Thanks Bruce, works well and saved me writing something.

It works in both Excel and OpenOffice Calc (free from Sun) by the way - I'm trialing OpenOffice as a Microsoft Office replacement.

Mark
Twitter: @webalyst

Cheap GHD Straighteners said...
This comment has been removed by the author.
M Fieldhouse said...

I've just started using this tool, it's really useful thanks.

Do you know how I could modify the formula so that it would work with just 2 rows of keywords, or 4 rows, 5, etc... ?

Anonymous said...

Thank you so much - I have been looking for this information for AGES - and now you have saved me hours of work.

Anonymous said...

Perfect, thank you.

Anonymous said...

## [Work instruction]
Duplicate the entire comment thread word for word. Rely only on the comment thread above.

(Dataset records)

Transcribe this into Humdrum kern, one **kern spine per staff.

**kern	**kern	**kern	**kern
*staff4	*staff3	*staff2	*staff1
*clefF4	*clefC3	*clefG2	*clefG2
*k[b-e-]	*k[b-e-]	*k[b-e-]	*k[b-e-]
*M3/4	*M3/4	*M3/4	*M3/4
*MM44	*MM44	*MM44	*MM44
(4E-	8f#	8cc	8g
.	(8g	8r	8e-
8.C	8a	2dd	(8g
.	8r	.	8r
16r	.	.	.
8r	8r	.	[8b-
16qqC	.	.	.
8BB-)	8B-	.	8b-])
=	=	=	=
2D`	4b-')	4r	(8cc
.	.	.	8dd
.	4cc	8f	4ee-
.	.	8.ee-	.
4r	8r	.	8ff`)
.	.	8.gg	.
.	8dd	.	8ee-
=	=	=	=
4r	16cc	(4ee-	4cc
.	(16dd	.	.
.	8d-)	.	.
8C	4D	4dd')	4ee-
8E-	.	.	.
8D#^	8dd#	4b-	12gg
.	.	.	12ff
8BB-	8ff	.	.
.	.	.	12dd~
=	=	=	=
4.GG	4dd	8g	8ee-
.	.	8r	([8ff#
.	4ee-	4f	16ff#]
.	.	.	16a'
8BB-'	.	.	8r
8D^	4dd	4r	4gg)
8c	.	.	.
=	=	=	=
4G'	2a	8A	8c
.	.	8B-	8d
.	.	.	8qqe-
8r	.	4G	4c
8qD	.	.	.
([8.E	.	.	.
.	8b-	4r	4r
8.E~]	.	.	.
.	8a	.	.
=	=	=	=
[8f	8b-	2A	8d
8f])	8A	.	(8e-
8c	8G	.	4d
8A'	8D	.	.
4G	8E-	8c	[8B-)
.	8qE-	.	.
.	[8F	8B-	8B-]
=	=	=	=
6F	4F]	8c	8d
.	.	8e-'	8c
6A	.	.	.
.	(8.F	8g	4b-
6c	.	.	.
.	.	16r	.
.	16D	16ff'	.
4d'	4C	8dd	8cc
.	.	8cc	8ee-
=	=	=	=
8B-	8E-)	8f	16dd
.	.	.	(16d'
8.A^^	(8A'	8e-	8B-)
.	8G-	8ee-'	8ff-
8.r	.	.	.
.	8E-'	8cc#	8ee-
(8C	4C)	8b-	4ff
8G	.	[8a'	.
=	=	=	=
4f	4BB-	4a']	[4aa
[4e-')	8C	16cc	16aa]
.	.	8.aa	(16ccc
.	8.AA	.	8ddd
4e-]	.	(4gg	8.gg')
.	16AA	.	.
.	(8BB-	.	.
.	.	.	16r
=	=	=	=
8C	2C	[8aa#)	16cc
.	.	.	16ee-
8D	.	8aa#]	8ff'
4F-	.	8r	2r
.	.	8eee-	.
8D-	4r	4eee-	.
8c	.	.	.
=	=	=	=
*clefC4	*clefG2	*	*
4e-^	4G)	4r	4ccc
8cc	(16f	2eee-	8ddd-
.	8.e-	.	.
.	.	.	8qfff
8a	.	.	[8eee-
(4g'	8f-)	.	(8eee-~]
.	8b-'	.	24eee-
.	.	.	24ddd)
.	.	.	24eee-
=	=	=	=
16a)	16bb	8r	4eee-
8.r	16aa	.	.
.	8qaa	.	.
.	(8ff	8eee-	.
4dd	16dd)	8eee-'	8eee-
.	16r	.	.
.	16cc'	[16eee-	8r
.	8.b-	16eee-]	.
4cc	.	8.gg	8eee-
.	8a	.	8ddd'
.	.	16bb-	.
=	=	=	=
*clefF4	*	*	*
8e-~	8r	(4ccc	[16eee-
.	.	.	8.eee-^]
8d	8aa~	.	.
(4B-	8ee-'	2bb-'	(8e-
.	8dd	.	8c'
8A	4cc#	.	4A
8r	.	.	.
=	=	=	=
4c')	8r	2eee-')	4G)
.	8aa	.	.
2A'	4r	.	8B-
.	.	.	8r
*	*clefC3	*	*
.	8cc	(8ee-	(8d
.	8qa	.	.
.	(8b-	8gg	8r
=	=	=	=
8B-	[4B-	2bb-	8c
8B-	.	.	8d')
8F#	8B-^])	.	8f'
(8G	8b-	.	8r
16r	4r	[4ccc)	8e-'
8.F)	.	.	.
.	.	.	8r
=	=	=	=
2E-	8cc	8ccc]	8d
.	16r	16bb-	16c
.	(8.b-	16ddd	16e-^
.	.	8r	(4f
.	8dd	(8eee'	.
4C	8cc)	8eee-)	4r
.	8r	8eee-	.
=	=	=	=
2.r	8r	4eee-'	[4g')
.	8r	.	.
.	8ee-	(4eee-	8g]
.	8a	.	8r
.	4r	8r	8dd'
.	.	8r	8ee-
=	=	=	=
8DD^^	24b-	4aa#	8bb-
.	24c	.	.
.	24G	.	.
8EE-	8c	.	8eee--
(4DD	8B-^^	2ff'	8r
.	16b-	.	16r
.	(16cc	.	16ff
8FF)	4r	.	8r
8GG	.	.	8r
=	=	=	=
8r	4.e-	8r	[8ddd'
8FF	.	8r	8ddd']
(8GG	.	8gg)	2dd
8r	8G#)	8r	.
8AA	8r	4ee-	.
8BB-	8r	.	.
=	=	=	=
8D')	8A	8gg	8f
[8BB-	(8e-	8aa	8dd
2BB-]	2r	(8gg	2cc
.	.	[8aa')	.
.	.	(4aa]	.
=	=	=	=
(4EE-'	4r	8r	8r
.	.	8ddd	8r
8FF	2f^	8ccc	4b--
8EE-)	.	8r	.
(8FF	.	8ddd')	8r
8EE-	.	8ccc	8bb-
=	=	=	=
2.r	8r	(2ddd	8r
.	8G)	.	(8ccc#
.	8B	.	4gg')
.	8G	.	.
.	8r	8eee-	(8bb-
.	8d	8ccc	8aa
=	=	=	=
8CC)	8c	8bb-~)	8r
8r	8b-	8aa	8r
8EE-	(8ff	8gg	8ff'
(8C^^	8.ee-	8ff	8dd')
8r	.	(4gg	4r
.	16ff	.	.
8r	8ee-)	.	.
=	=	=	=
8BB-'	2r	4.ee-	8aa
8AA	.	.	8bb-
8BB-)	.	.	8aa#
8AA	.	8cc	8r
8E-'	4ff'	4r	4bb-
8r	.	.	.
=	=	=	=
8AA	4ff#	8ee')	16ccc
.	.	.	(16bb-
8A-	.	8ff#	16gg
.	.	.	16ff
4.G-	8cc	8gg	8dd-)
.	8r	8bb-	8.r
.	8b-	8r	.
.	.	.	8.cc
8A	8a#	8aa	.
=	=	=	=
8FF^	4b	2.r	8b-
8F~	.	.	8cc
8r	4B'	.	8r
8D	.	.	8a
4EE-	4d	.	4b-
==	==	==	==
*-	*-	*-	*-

## [The answer]
Thanks Bruce, works well and saved me writing something.

It works in both Excel and OpenOffice Calc (free from Sun) by the way - I'm trialing OpenOffice as a Microsoft Office replacement.

Mark
Twitter: @webalyst

Cheap GHD Straighteners said...
This comment has been removed by the author.
M Fieldhouse said...

I've just started using this tool, it's really useful thanks.

Do you know how I could modify the formula so that it would work with just 2 rows of keywords, or 4 rows, 5, etc... ?

Anonymous said...

Thank you so much - I have been looking for this information for AGES - and now you have saved me hours of work.

Anonymous said...

Perfect, thank you.

Anonymous said...